On 21 June 2009, the station went live with their new talk-music format.

===Third format (January 2010 – December 2015)===
In January 2010, the station changed its format again, to operate a news-and-music mix. This saw extended news bulletins airing every 20 minutes (updated hourly, with more frequent updates during major breaking events), and soft adult contemporary music in between bulletins. This format aired for much of the day, except during the remaining presenter-led shows, such as the Pete Price phone in on Sunday – Thursday evenings and sports coverage, simulcast with Radio City. Later, the station reintroduced live all-speech breakfast and drive time programmes on weekdays, presented by Mick Coyle and Adam Catterall.

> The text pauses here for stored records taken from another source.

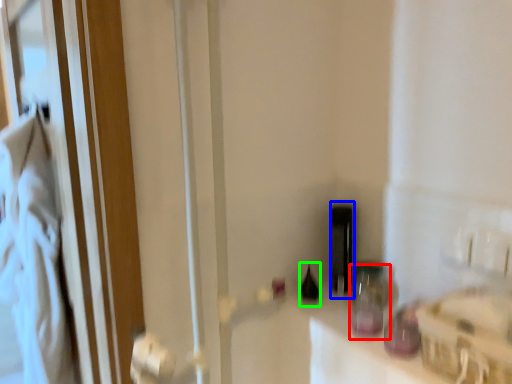
Question: Estimate the real-world distances between objects in this image. Which object is farther from bottle (highlighted by a red box), bottle (highlighted by a blue box) or bottle (highlighted by a green box)?

Choices:
 (A) bottle
 (B) bottle

Answer: (B)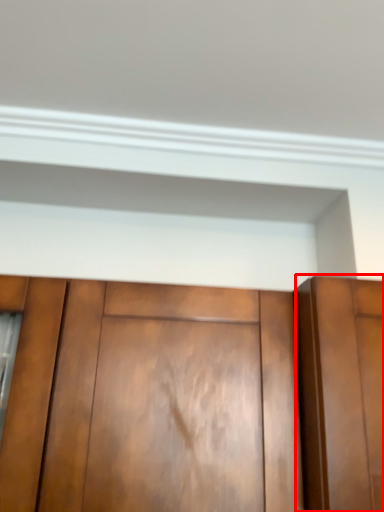
Question: From the image, what is the correct spatial relationship of door (annotated by the red box) in relation to cupboard?

Choices:
 (A) right
 (B) left

Answer: (A)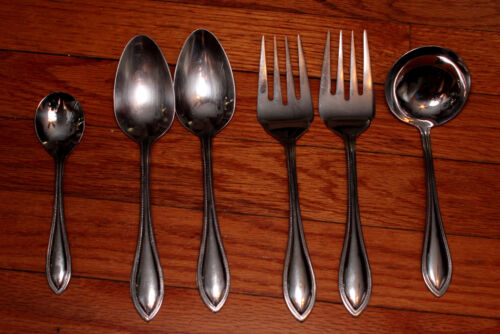
The width and height of the screenshot is (500, 334). In order to click on table in this screenshot , I will do (265, 261).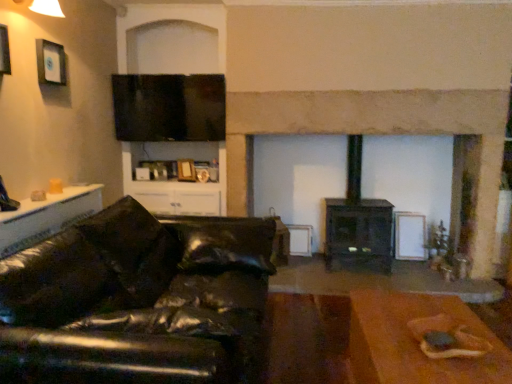
Question: Are black leather couch at left and white glossy table at left, which is the second table from right to left, beside each other?

Choices:
 (A) no
 (B) yes

Answer: (A)

Question: Does black leather couch at left have a lesser height compared to white glossy table at left, the first table from the left?

Choices:
 (A) no
 (B) yes

Answer: (A)

Question: Does black leather couch at left lie behind white glossy table at left, positioned as the 2th table in bottom-to-top order?

Choices:
 (A) no
 (B) yes

Answer: (A)

Question: Can you confirm if black leather couch at left is thinner than white glossy table at left, positioned as the 2th table in bottom-to-top order?

Choices:
 (A) no
 (B) yes

Answer: (A)

Question: Is black leather couch at left to the left of white glossy table at left, which is the second table from right to left, from the viewer's perspective?

Choices:
 (A) yes
 (B) no

Answer: (B)

Question: Does black leather couch at left appear on the right side of white glossy table at left, the first table from the left?

Choices:
 (A) yes
 (B) no

Answer: (A)

Question: Is white glossy table at left, the first table when ordered from top to bottom, positioned with its back to brown wooden table at lower right, arranged as the first table when viewed from the right?

Choices:
 (A) yes
 (B) no

Answer: (B)

Question: Would you consider white glossy table at left, the first table when ordered from top to bottom, to be distant from brown wooden table at lower right, which is the first table from bottom to top?

Choices:
 (A) no
 (B) yes

Answer: (B)

Question: Is white glossy table at left, the first table from the left, further to camera compared to brown wooden table at lower right, the second table viewed from the left?

Choices:
 (A) no
 (B) yes

Answer: (B)

Question: Is white glossy table at left, the first table when ordered from top to bottom, to the right of brown wooden table at lower right, which is the first table from bottom to top, from the viewer's perspective?

Choices:
 (A) yes
 (B) no

Answer: (B)

Question: Is white glossy table at left, the first table when ordered from top to bottom, to the left of brown wooden table at lower right, marked as the second table in a top-to-bottom arrangement, from the viewer's perspective?

Choices:
 (A) no
 (B) yes

Answer: (B)

Question: From a real-world perspective, is white glossy table at left, which is the second table from right to left, located higher than brown wooden table at lower right, which is the first table from bottom to top?

Choices:
 (A) yes
 (B) no

Answer: (A)

Question: Is flat matte screen at upper center oriented towards black leather couch at left?

Choices:
 (A) no
 (B) yes

Answer: (A)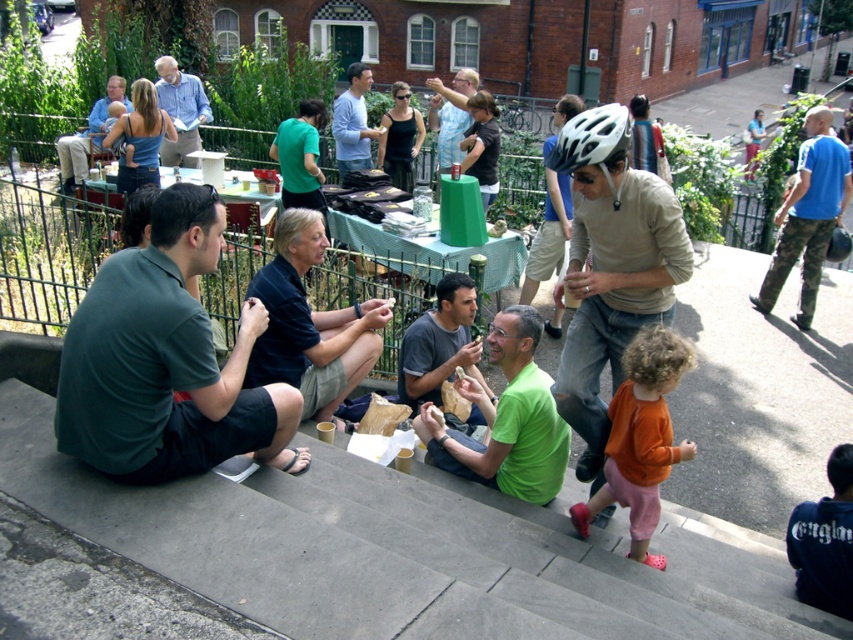
Is green matte shirt at center above light blue shirt at center?

No.

Looking at this image, measure the distance from green matte shirt at center to light blue shirt at center.

They are 6.61 meters apart.

Is point (506, 467) more distant than point (335, 148)?

No, it is in front of (335, 148).

The width and height of the screenshot is (853, 640). Identify the location of green matte shirt at center. (506, 419).

Does matte beige helmet at center have a greater width compared to matte blue shirt at center?

In fact, matte beige helmet at center might be narrower than matte blue shirt at center.

Who is lower down, matte beige helmet at center or matte blue shirt at center?

matte beige helmet at center is lower down.

The image size is (853, 640). In order to click on matte beige helmet at center in this screenshot , I will do point(610,266).

Between dark gray t-shirt at center and matte blue shirt at upper left, which one appears on the left side from the viewer's perspective?

matte blue shirt at upper left

Is point (424, 355) in front of point (61, 136)?

Yes, it is in front of point (61, 136).

Identify the location of dark gray t-shirt at center. (440, 342).

Locate an element on the screen. dark gray t-shirt at center is located at coordinates (440, 342).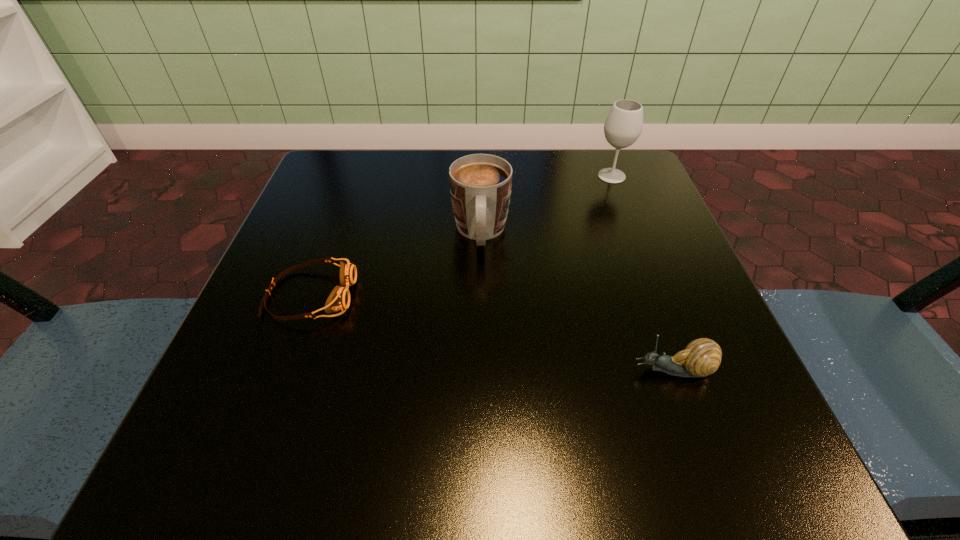
This screenshot has width=960, height=540. What are the coordinates of `vacant point that satisfies the following two spatial constraints: 1. on the front side of the tallest object; 2. with the lenses facing forward on the leftmost object` in the screenshot? It's located at (658, 295).

This screenshot has width=960, height=540. Identify the location of free spot that satisfies the following two spatial constraints: 1. on the side of the second tallest object with the handle; 2. with the lenses facing forward on the leftmost object. (481, 295).

The height and width of the screenshot is (540, 960). I want to click on free location that satisfies the following two spatial constraints: 1. on the side of the third shortest object with the handle; 2. with the lenses facing forward on the goggles, so click(x=481, y=295).

What are the coordinates of `free space that satisfies the following two spatial constraints: 1. on the front side of the tallest object; 2. on the front-facing side of the escargot` in the screenshot? It's located at (686, 370).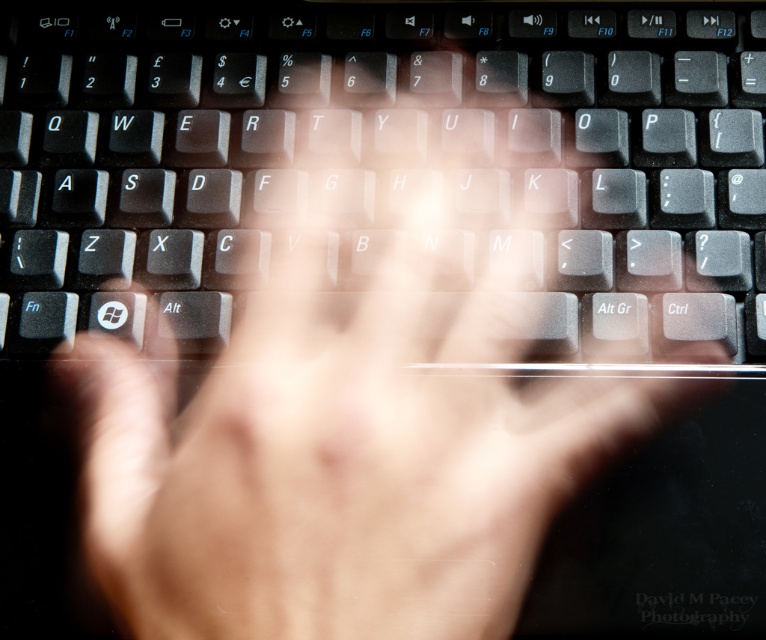
You are a photographer trying to capture a closeup of hands typing. The scene has a black matte keyboard at center and translucent skin at center. Based on their positions, which object is closer to the camera?

The black matte keyboard at center is located above the translucent skin at center, so it is closer to the camera.

You are a photographer trying to capture a closeup of the black matte keyboard at center. The camera is currently focused on the point at coordinates point (378,150). Is the camera focused on the keyboard?

The point (378,150) marks the black matte keyboard at center, so yes, the camera is focused on the black matte keyboard at center.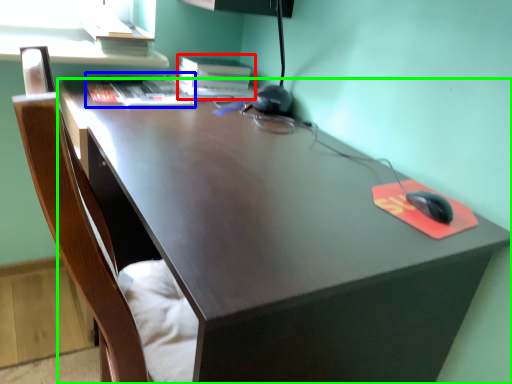
Question: Considering the real-world distances, which object is closest to book (highlighted by a red box)? book (highlighted by a blue box) or desk (highlighted by a green box).

Choices:
 (A) book
 (B) desk

Answer: (A)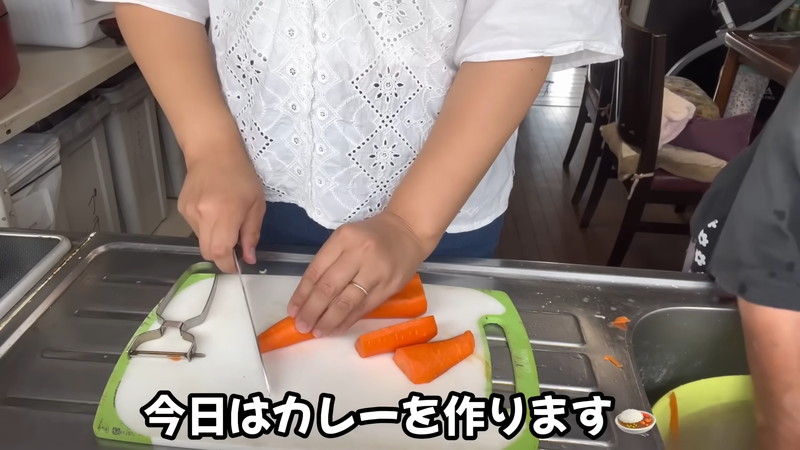
Where is `embroidered flowers`? The width and height of the screenshot is (800, 450). embroidered flowers is located at coordinates (384, 13), (380, 85), (381, 157), (374, 208), (241, 138), (242, 75), (225, 19).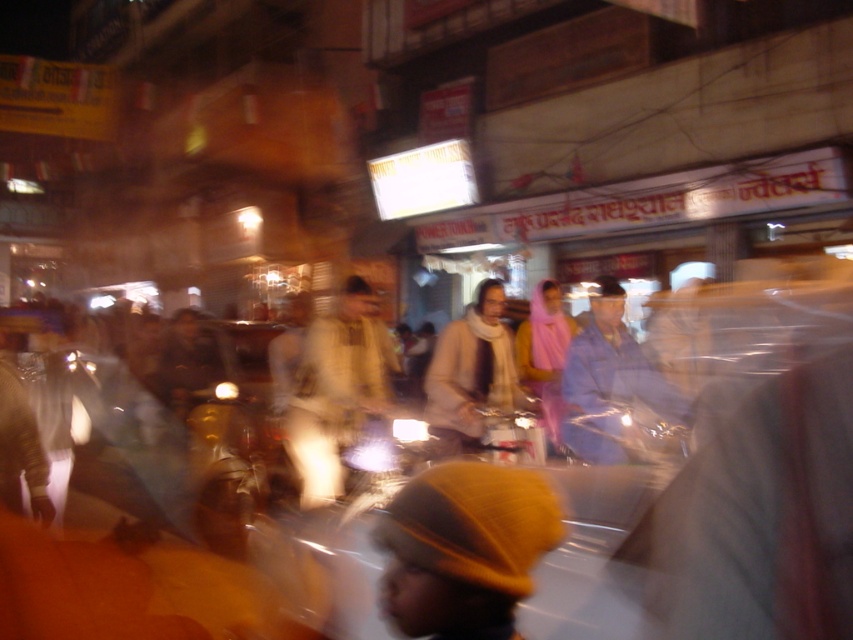
Question: Does light beige fabric at center appear on the left side of blue fabric jacket at center?

Choices:
 (A) yes
 (B) no

Answer: (A)

Question: Can you confirm if blue fabric jacket at center is positioned below white woolen scarf at center?

Choices:
 (A) no
 (B) yes

Answer: (A)

Question: Which object is closer to the camera taking this photo?

Choices:
 (A) blue fabric jacket at center
 (B) light beige fabric at center
 (C) white woolen scarf at center

Answer: (B)

Question: Which of the following is the farthest from the observer?

Choices:
 (A) pyautogui.click(x=463, y=420)
 (B) pyautogui.click(x=381, y=362)

Answer: (B)

Question: Is light beige fabric at center to the left of blue fabric jacket at center from the viewer's perspective?

Choices:
 (A) no
 (B) yes

Answer: (B)

Question: Which object is the closest to the light beige fabric at center?

Choices:
 (A) white woolen scarf at center
 (B) blue fabric jacket at center

Answer: (A)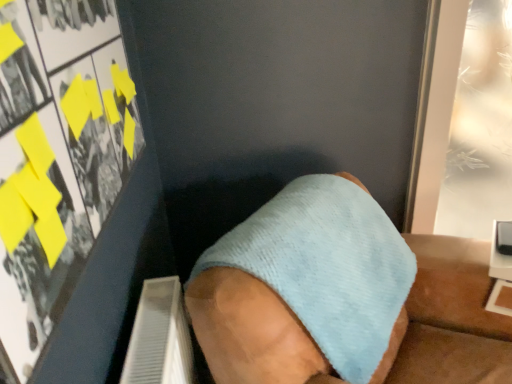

===Fourth & Final format and frequency switch (December 2015 – May 2020)===
In July 2015, Bauer submitted a formal request to OFCOM to swap City Talk's service with that of Radio City 2. The company proposed reformating Radio City Talk as a rock music station incorporating local news and sports coverage on Radio City 2's current AM frequency of 1548 AM. The request, which also removes requirements for all-speech shows at peak times and a late night phone-in, was approved three months later.

The switchover to the new rock, sports and talk format and transmission on AM took place on Monday 7 December 2015. Radio City Talk relaunched with a full schedule of live shows on weekdays, presented by Steve Hothersall (The Kick Off), Mick Coyle (Liverpool Live) and Adam Caterall (Full Time) and the Pete Price 'Late Night City' show being relayed from Radio City 2. Weekend programming consisted of specialist, sport and music output.

==The earlier City Talk experiment==
Radio City Talk was not the first time Radio City had operated a speech service for Liverpool. Radio City Talk previously existed Radio City's MW frequency, broadcasting between 1989 and 1991 as a daytime opt-out between the hours of 0700 and 1900 on weekdays, sharing content with Radio City's FM service outside these times. This approach differed from that taken by the other stations, which generally launched "oldies" format stations on their former AM frequencies.

Despite a speech format being suited to AM broadcasting, it was not a success so in 1991 the station was closed and Radio City followed the established format of introducing an oldies station - Radio City Gold 1548, which itself was later rebranded as part of the Magic AM network to Magic 1548. In 2015, the Magic AM stations were rebranded back to their local identities as part of the new Bauer City 2 network, and Magic 1548, which became Radio City 2 before switching frequencies with Radio City Talk.

==Coverage area==
The station was targeted for listeners in North Wales, Cheshire and Liverpool however extensive broadcasts could be heard in Greater Manchester and Staffordshire.

== Demise ==
On 7 May 2020, Bauer Radio announced that Radio City Talk would cease broadcasting later in the month. Bauer had said that due to low listening figures, it was deemed not financially viable to keep the station running. On 29 May 2020, Radio City Talk presented its last weekday programming schedule. Its final broadcasting date was 31 May 2020. The last song to be played was Hey Jude by The Beatles and at 12:06 a.m. on 1 June 2020, Radio City Talk went silent.